This past April, we reported from the World Medical Innovation Forum on the future of Artificial Intelligence (AI) in orthopedics.
We noted that AI is already in orthopedics in the form of diagnostic programs, robot assist programs and patient treatment algorithms. There is big money at stake. Morris Panner, CEO of Ambra Health, has written that funding for companies that provide AI-based health care solutions surpassed $400 million in 2017 and is breaking investment records.
Alan Reznick, M.D., M.B.A., F.A.A.O.S. and Ken Urish, M.D., Ph.D. write in AAOS NOW that AAOS is currently developing big data through registries like the American Joint Replacement Registry (AJRR), “and as we look to find a useful home for AI in orthopaedics, AJRR could be one place to start.”
“AI could be used to screen radiographs for subtle abnormalities, back up an emergency department doctor’s nighttime fracture readings with a machine-learning-based second opinion or follow a bone tumor’s response to chemotherapy.”
Urish is currently working on AI as a way to evaluate MRI data to detect osteoarthritis and track cartilage loss over time. “This approach may have many implications as we evaluate the usefulness of treatments like lubricants, platelet-rich plasma, and stem cells, as well as medical treatments for inflammatory arthropathies.”
Proposed Regulatory Framework
But how is the FDA going to assure the safety and effectiveness of the software associated with artificial intelligence—also known as software-as-a-medical-device (SaMD)— whose algorithms can change without human intervention and possibly affect people in ways for which they were not approved or cleared.
We didn’t have to wait long to find out how the FDA is thinking about this.
In April the agency issued a Discussion Paper titled: “Proposed Regulatory Framework for Modifications to Artificial Intelligence/Machine Learning (AI/ML)-Based Software as a Medical Device (SaMD)“.
Then-Commissioner Scott Gottlieb, M.D., said this was an effort to “consider a new regulatory framework specifically tailored to promote the development of safe and effective medical devices that use advanced artificial intelligence algorithms.”
Avoid Returning for FDA Permission
At issue is how the agency will regulate AI/ML used in software and how it will keep track of ongoing changes to such software to ensure that any changes are safe and effective, without requiring an entirely new submission for each iteration of the software.
Currently, the FDA does not take into consideration the continued adaptation of SaMDs using AI/ML.

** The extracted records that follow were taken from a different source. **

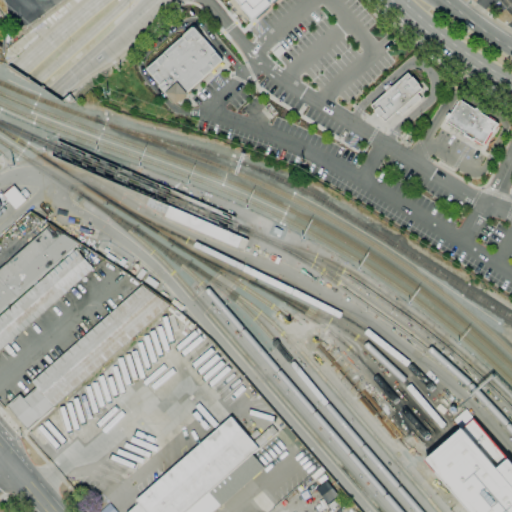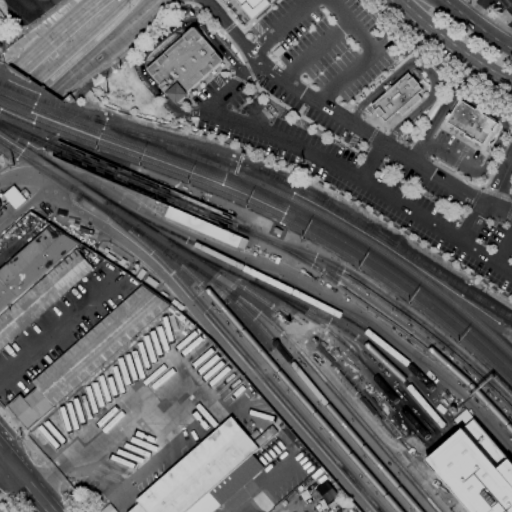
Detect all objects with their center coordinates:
building: (253, 6)
building: (254, 6)
road: (24, 8)
road: (43, 8)
road: (476, 9)
road: (331, 10)
road: (489, 15)
road: (217, 24)
road: (477, 25)
road: (45, 32)
road: (232, 32)
road: (58, 35)
road: (505, 35)
road: (160, 40)
road: (81, 41)
road: (103, 46)
road: (451, 47)
parking lot: (328, 49)
road: (124, 53)
road: (436, 58)
building: (184, 64)
road: (359, 64)
building: (184, 65)
road: (424, 66)
road: (3, 68)
road: (269, 71)
road: (250, 73)
road: (8, 78)
road: (242, 81)
road: (232, 88)
railway: (27, 94)
power tower: (109, 95)
road: (16, 96)
building: (398, 97)
building: (399, 98)
railway: (23, 103)
road: (477, 103)
road: (358, 110)
railway: (19, 112)
railway: (74, 113)
road: (24, 115)
building: (470, 122)
road: (313, 123)
road: (376, 123)
building: (472, 124)
road: (29, 125)
road: (378, 126)
railway: (12, 128)
road: (406, 131)
road: (394, 132)
railway: (8, 134)
road: (372, 135)
road: (460, 138)
road: (468, 143)
railway: (5, 144)
parking lot: (461, 147)
road: (394, 150)
road: (422, 150)
road: (444, 152)
road: (460, 155)
road: (489, 156)
road: (494, 159)
road: (372, 162)
power tower: (304, 164)
road: (444, 164)
power tower: (16, 165)
road: (454, 168)
railway: (43, 169)
parking lot: (365, 177)
road: (363, 181)
road: (500, 181)
road: (484, 185)
road: (481, 187)
road: (511, 192)
road: (496, 194)
railway: (313, 196)
building: (15, 198)
road: (475, 199)
road: (23, 211)
road: (508, 212)
railway: (295, 213)
railway: (316, 213)
railway: (292, 223)
road: (477, 225)
building: (206, 229)
road: (11, 247)
railway: (287, 251)
road: (505, 252)
building: (33, 263)
railway: (244, 268)
road: (277, 270)
building: (37, 279)
building: (42, 296)
railway: (284, 299)
railway: (384, 299)
railway: (276, 328)
road: (209, 329)
road: (58, 331)
building: (99, 344)
railway: (233, 344)
building: (88, 353)
railway: (328, 360)
railway: (360, 361)
railway: (274, 367)
railway: (317, 392)
building: (31, 407)
railway: (485, 447)
road: (43, 461)
building: (475, 467)
building: (474, 468)
building: (203, 469)
railway: (483, 469)
building: (203, 476)
road: (7, 477)
railway: (19, 479)
railway: (465, 481)
road: (24, 482)
road: (266, 485)
railway: (15, 486)
building: (229, 486)
building: (326, 491)
building: (326, 492)
road: (1, 498)
road: (8, 501)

Simply put, AI algorithms are software that can learn from and act on data. But what if that data changes the safety profile of the device? Does the manufacturer have to go back for another clearance or approval?

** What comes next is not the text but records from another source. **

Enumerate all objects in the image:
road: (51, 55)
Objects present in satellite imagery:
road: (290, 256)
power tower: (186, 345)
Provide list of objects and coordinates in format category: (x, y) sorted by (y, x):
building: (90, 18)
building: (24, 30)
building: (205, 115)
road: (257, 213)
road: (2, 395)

The agency wants to base its regulatory framework on the internationally harmonized International Medical Device Regulators Forum (IMDRF) risk categorization principles, FDA’s benefit-risk framework, risk management principles in the software modifications guidance, and the organization-based TPLC approach as envisioned in the Digital Health Software Precertification (Pre-Cert) Program.

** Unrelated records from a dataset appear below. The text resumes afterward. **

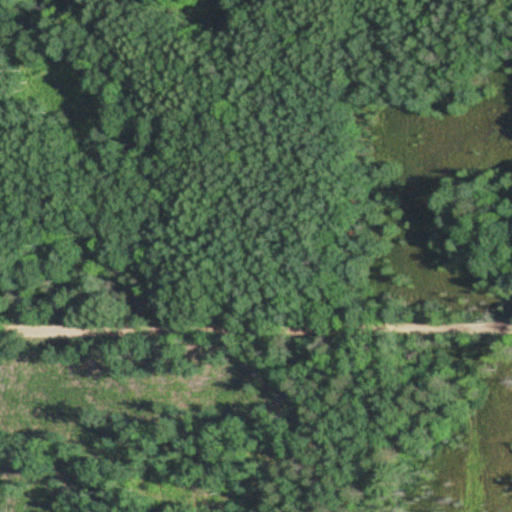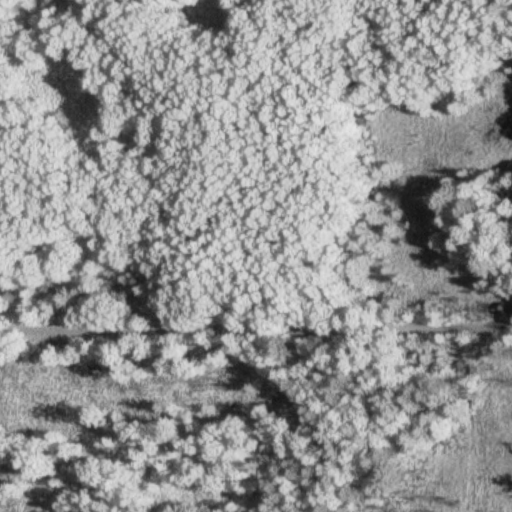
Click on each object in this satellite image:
road: (256, 330)
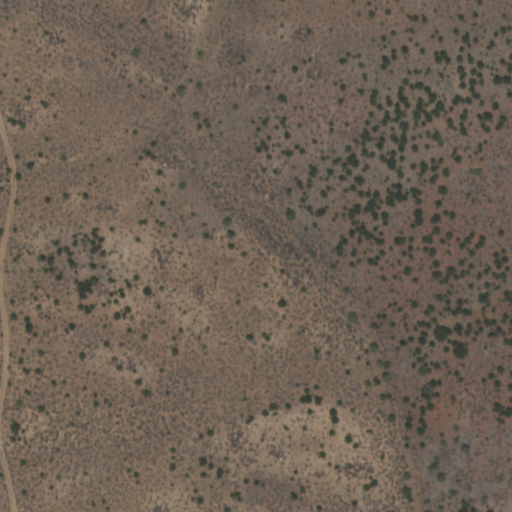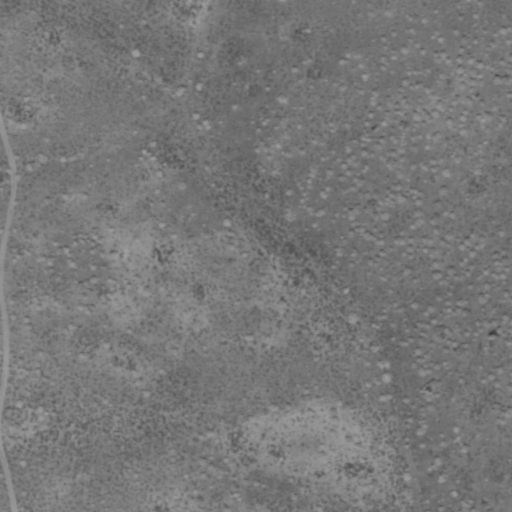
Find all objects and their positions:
road: (29, 252)
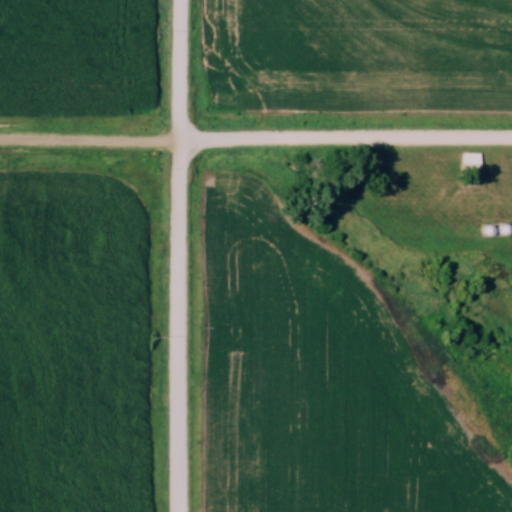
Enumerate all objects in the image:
road: (256, 140)
building: (472, 158)
road: (180, 255)
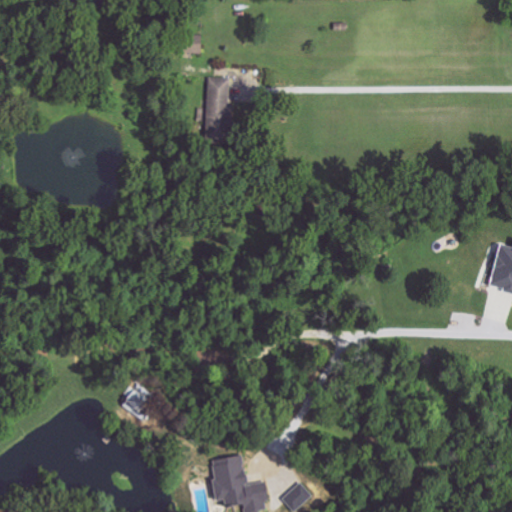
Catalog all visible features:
building: (189, 43)
road: (381, 88)
building: (218, 105)
building: (502, 269)
road: (362, 336)
building: (140, 402)
building: (237, 485)
building: (298, 496)
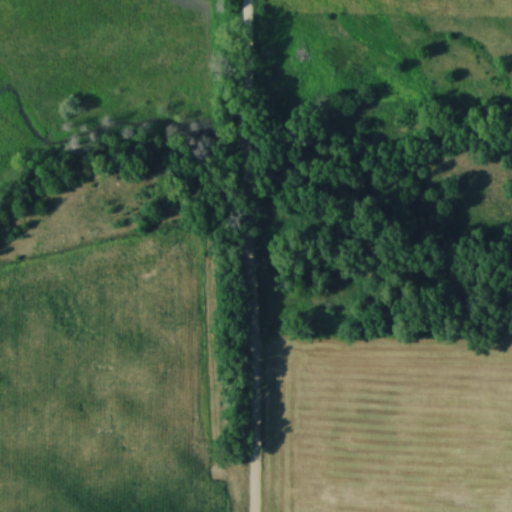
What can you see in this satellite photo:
road: (245, 256)
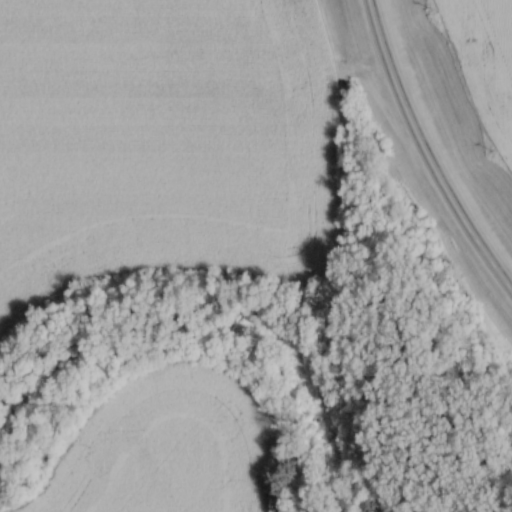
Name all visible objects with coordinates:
road: (423, 154)
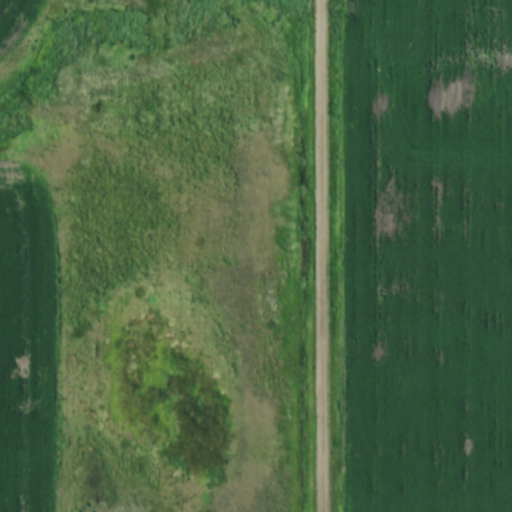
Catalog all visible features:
road: (319, 256)
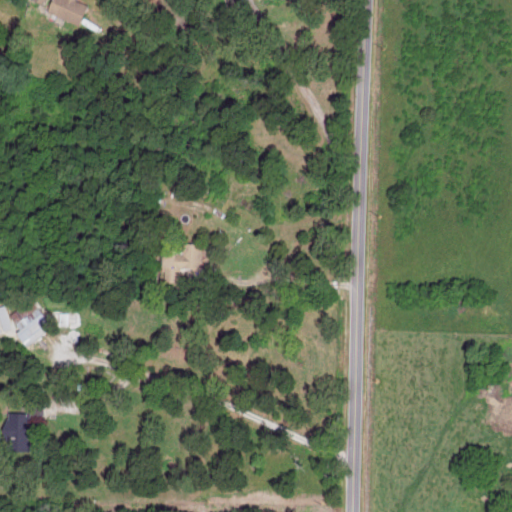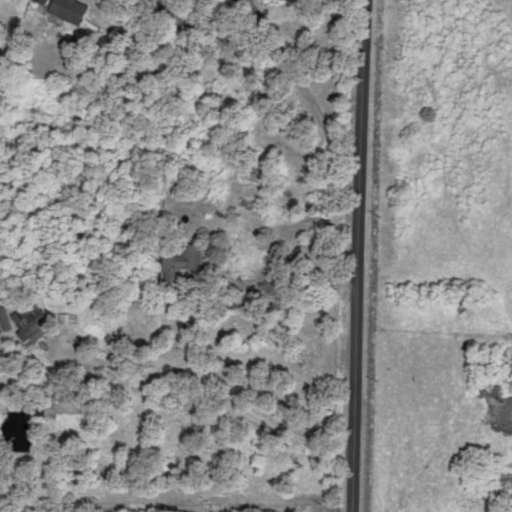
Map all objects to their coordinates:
building: (74, 8)
road: (297, 89)
building: (192, 254)
road: (357, 256)
road: (284, 273)
building: (5, 317)
building: (34, 319)
road: (149, 378)
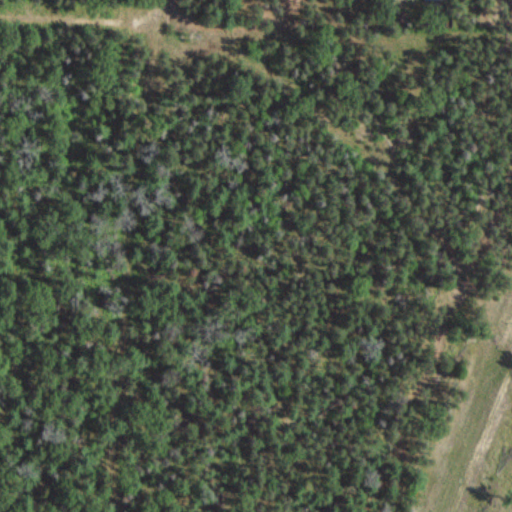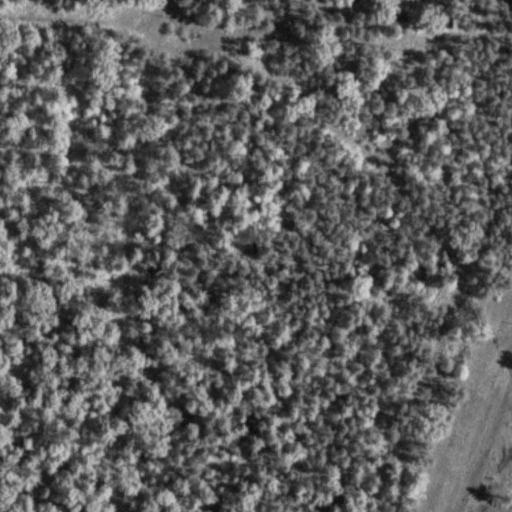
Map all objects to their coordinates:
road: (167, 7)
road: (83, 13)
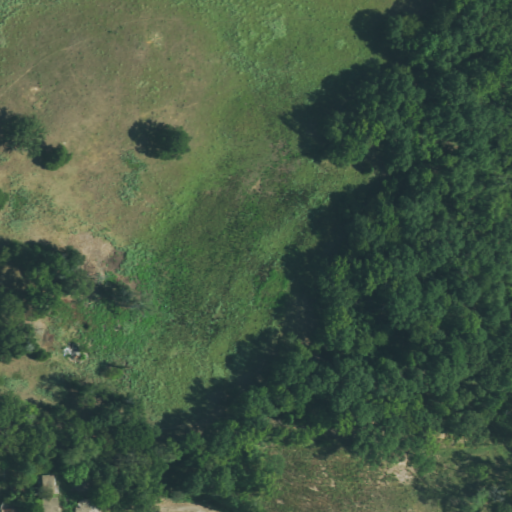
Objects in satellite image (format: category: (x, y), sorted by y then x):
building: (45, 492)
road: (170, 506)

Let’s start with some definitions. The FDA defines SaMD is a software “intended to be used for one or more medical purposes that perform these purposes without being part of a hardware medical device.”
The agency wants to figure out how to regulate SaMDs that “learn” by using real-world evidence to continuously adapt and improve and, therefore, may need to be re-submitted for a new premarket approval.
For instance, a SaMD may need to undergo maintenance throughout its lifecycle. Maintenance can be adaptive (e.g., adjust to the use environment), perfective (e.g., improve performance), corrective (e.g., correct errors) or preventative (e.g., adjust any errors before they become issues). In the U.S., how and when manufacturers present these changes to FDA to allow the agency to reassess the safety and effectiveness of the SaMD, is a “work in progress.”
Gottlieb said the artificial intelligence technologies granted marketing authorization and cleared by the agency so far are generally called “locked” algorithms that don’t continually adapt or learn every time the algorithm is used.